My .02.
Your young’n just doesn’t know several things:
- He may get to “feel his feelings” (more on that below), but he doesn’t get to cross certain physical lines in expressing his displeasure.
On the ground, that means we would never accept kicking or biting as we know that they know that those are acts of aggression. Your horse just doesn’t yet know that certain ways of using his strong, now-fit body to express things are verboten. He’s kicking out at the whip because that’s a natural, horse way of saying “I don’t like it.” And he’s doing that now because his stronger body gives him the confidence that he can perhaps “win” in a challenge with you. When he was weaker and less coordinated, he wisely “turned the other cheek” and lived to see another day. And at the same time, you are probably putting a bit more pressure on him now. You guys are just getting off a plateau and your training is going “up” on the learn curve again.
- He doesn’t know that his rider is his “biggest problem”-- not what’s going on outside the arena, not the horse passing too close, etc. He also doesn’t know that he can find peace and safety if he keeps his focus on you.

▶ _REQUIRED TASKS_:
1: In the horse training post, what did the young horse do back when he was weaker and less coordinated?
2: Turn the paragraph of the horse training post that begins "On the ground, that means" into a short bulleted list that keeps its main facts.
3: Write a continuation of the horse training post, picking up right after its final sentence.

▶ _DATA PROVIDED_:
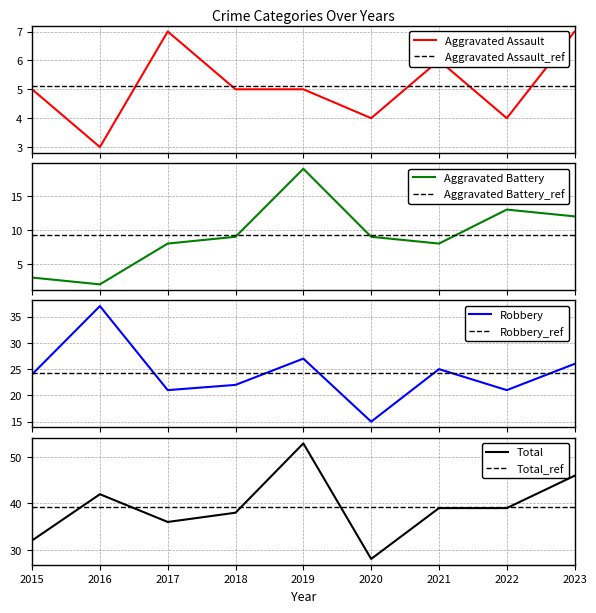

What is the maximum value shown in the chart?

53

▶ _EXPECTED RESPONSES_:
1: He wisely "turned the other cheek" and lived to see another day.

2:
- Kicking and biting on the ground are never accepted, because horses know those are acts of aggression.
- The horse doesn't yet know that some ways of using his strong, now-fit body are forbidden.
- Kicking out at the whip is a natural horse way of saying "I don't like it."
- His stronger body now gives him the confidence that he might "win" a challenge with the rider.
- When he was weaker and less coordinated, he "turned the other cheek" instead.
- The rider is probably putting more pressure on him now, as the pair come off a plateau and start climbing the learning curve again.

3:
So when the other horse passes too close and you growl, he thinks that he now has two sources of threat, not one. And you are merely on par with that other horse. So when you get mad at him about threatening the other horse, he thinks that you are nuts and untrustworthy-- there was a threat to his body and you had no solution for him. You job (generally and long term) is to make not paying attention to you worse and paying attention to you great— you should be extremely predictable and fair, relevant and rewarding to him.
In this spot, see if you can ride him so that you are taking more of his attention when he happens to be near the other horse. Do something like transitions or a shoulder fore or lateral work away from the direction of the other horse and keep his attention on the job at hand. If he gives starts to give the horse a naughty look, give him a warning word with your voice, but don’t change your ride. What you are really saying is “I see your mind wandering… bring it back here… the job has not changed.”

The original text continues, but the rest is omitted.